Я все реже видела Клару. Она больше не бывала в больнице, редко посещала Сару, когда же приходила ко мне, мама всегда находила для нее грубое слово, и она не чувствовала себя желанной гостьей. Я могла сопровождать ее туда, где она призывала к бунту во имя равноправия мужчин и женщин, богатых и бедных, но не обладала ее храбростью и не была настолько безумна. Я присоединялась к ней там, где было безопасно, — в домах для женщин, преследуемых мужьями, и в детских приютах.
Иногда я навещала Зигмунда во время его рабочего дня, и тогда он водил меня по больнице, по палатам пациентов. Там, на больничных койках, я видела сотни лиц, но запомнила только одно. Первый раз я увидела это лицо утром раннего лета; мы с братом вошли в палату, и я посмотрела на молодого человека, лежащего в постели. Трепетание его век, подергивание губ и ноздрей говорили о том, что он спал. Потом я повернулась к брату и заметила улыбку, озарившую его лицо, когда он взглянул на меня. В тот миг он понял, что я хочу знать все о человеке, спящем в этой постели, и потому рассказал мне все, что знал о нем.
Его звали Райнер Мендельсон, он не страдал от какой-то определенной болезни, просто был обессилен. Он родился в Мюнхене, жил там же, имел квартиру и в Вене, но большую часть времени тратил на путешествия из-за меланхолии.
— Не из-за своей меланхолии, — засмеялся мой брат и продолжил говорить тихо, чтобы не разбудить спящего: — А ради изучения меланхолии.

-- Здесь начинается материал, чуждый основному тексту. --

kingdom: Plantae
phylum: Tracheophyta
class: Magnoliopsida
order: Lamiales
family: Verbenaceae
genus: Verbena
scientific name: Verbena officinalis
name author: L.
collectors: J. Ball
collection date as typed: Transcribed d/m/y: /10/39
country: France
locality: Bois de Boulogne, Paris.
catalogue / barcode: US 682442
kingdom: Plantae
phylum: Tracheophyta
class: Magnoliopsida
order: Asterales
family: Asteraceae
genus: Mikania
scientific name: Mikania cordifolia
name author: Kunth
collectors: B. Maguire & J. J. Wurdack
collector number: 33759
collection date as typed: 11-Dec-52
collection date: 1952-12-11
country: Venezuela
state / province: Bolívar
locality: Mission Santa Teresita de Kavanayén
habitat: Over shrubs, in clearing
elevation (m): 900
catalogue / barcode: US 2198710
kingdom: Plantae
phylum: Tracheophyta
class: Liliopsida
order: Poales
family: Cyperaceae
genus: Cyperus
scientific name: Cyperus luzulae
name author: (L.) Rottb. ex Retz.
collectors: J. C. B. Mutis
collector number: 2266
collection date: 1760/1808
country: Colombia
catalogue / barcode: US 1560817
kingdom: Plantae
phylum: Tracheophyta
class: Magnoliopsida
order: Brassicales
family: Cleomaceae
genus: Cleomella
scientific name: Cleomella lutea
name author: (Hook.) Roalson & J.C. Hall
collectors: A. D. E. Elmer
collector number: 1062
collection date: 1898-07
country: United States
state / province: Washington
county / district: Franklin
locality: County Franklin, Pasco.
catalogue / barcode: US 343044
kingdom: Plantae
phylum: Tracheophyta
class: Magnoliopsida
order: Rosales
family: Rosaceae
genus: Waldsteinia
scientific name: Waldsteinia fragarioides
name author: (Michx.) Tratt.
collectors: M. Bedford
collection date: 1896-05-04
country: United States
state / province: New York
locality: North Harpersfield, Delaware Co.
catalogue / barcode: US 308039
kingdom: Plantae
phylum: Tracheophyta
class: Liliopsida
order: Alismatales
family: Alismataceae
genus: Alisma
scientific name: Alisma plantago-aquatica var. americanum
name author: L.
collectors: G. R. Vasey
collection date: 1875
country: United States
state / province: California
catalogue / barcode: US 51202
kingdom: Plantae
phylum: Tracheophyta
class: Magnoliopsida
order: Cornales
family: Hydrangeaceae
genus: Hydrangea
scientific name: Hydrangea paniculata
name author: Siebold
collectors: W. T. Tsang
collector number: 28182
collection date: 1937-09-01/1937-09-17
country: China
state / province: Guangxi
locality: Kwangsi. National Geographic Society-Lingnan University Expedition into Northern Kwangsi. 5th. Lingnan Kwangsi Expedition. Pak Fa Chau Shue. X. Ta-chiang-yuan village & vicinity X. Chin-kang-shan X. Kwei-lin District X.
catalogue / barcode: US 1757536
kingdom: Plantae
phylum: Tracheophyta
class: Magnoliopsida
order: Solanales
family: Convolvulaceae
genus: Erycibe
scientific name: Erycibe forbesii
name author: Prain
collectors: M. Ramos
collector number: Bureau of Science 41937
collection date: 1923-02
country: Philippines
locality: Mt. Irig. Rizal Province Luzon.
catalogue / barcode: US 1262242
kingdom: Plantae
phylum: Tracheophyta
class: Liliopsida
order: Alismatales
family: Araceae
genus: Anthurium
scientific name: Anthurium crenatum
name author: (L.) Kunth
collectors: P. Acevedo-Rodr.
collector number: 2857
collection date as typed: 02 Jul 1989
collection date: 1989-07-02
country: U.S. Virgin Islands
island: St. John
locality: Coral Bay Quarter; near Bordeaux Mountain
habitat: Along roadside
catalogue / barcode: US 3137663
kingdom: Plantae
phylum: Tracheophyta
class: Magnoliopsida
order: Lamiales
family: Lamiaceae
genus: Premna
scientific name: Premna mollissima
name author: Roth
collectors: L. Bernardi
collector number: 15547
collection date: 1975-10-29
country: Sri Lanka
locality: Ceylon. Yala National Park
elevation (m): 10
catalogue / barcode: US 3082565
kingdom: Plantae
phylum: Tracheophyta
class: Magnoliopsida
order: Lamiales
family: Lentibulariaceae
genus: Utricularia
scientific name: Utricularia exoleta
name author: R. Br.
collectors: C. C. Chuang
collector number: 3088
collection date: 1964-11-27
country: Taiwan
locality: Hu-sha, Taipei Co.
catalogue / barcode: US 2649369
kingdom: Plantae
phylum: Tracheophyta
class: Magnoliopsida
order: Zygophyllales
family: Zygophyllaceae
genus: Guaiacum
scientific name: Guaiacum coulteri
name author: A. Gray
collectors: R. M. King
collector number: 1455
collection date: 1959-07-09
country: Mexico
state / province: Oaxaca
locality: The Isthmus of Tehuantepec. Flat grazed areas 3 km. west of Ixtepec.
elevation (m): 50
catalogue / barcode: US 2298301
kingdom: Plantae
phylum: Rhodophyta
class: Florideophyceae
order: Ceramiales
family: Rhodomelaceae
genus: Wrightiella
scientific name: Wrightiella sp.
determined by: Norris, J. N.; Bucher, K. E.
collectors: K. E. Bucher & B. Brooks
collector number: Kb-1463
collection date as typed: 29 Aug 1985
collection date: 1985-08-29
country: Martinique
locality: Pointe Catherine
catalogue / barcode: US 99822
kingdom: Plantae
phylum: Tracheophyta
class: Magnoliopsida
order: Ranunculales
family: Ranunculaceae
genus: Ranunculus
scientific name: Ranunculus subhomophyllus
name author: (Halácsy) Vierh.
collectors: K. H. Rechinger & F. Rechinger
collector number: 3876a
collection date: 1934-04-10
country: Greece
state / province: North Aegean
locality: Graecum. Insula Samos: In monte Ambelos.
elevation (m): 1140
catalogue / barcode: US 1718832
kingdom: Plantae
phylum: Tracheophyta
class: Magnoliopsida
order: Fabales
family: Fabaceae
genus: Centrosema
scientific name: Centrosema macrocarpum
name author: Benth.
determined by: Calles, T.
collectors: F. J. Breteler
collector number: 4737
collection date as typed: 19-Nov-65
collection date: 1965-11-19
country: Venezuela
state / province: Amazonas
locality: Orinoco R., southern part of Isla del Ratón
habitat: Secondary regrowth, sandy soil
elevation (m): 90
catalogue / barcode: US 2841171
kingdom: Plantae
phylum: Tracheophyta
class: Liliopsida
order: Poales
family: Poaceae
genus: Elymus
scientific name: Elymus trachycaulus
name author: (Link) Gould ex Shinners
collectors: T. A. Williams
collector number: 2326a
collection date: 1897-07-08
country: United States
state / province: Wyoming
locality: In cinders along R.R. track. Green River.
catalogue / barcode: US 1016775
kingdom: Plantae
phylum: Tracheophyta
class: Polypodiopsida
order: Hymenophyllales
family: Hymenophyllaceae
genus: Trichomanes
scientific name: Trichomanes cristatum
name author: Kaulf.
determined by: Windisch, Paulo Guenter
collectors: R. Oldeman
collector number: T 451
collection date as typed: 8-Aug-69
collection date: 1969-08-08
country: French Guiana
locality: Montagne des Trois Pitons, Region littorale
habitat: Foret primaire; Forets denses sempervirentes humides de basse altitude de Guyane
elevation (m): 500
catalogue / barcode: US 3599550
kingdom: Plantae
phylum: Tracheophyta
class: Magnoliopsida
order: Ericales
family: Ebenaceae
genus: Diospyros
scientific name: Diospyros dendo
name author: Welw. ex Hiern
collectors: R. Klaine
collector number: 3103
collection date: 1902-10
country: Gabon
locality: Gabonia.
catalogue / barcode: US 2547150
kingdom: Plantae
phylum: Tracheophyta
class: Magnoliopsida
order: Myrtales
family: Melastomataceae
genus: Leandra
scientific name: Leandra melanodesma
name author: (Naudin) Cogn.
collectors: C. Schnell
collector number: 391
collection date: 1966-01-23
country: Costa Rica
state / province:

Брат был уверен, что Райнер Мендельсон пошел неверным путем — всем уже давно было ясно, что меланхолию следует рассмотреть с точки зрения медицины, а молодой человек, спящий на больничной койке, искал точки меланхолии, в которых пересекались мифология, философия, теология, астрология и искусство. Это было все, что брат знал о Райнере Мендельсоне, — всего несколько слов, которые открывали целый новый мир.
На следующий день мы с братом снова пришли в палату, где лежал молодой человек. Он смотрел на окружающий мир так, как смотрят на картину, будто каждое мгновение осознавал, что ничего в этом мире не появляется случайно, будто постоянно осознавал, что все создано, все имеет свой порядок и свою причину и все случается только один раз. Поэтому с самого начала мне хотелось быть поближе к этому взгляду, не отгораживаться от него, этот взгляд жаждал увидеть все, пережить все и познать все.
Было лето. Мои родители всегда проводили его на курорте в Гаштайне, а я часами сидела у кровати Райнера. Он был настолько истощен путешествиями, что в день, когда я назвала ему свое имя, едва мог связно говорить. О себе я сказала, что довожусь сестрой доктору Фрейду и часто навещаю его тут, в больнице. Райнер рассказал мне, что путешествует и изучает меланхолию, он хотел поведать мне что-нибудь и о ней, но был слишком уставшим, чтобы пытаться выразить свои мысли, и просто прочел несколько стихотворений Джона Китса, что-то о боли и тоске.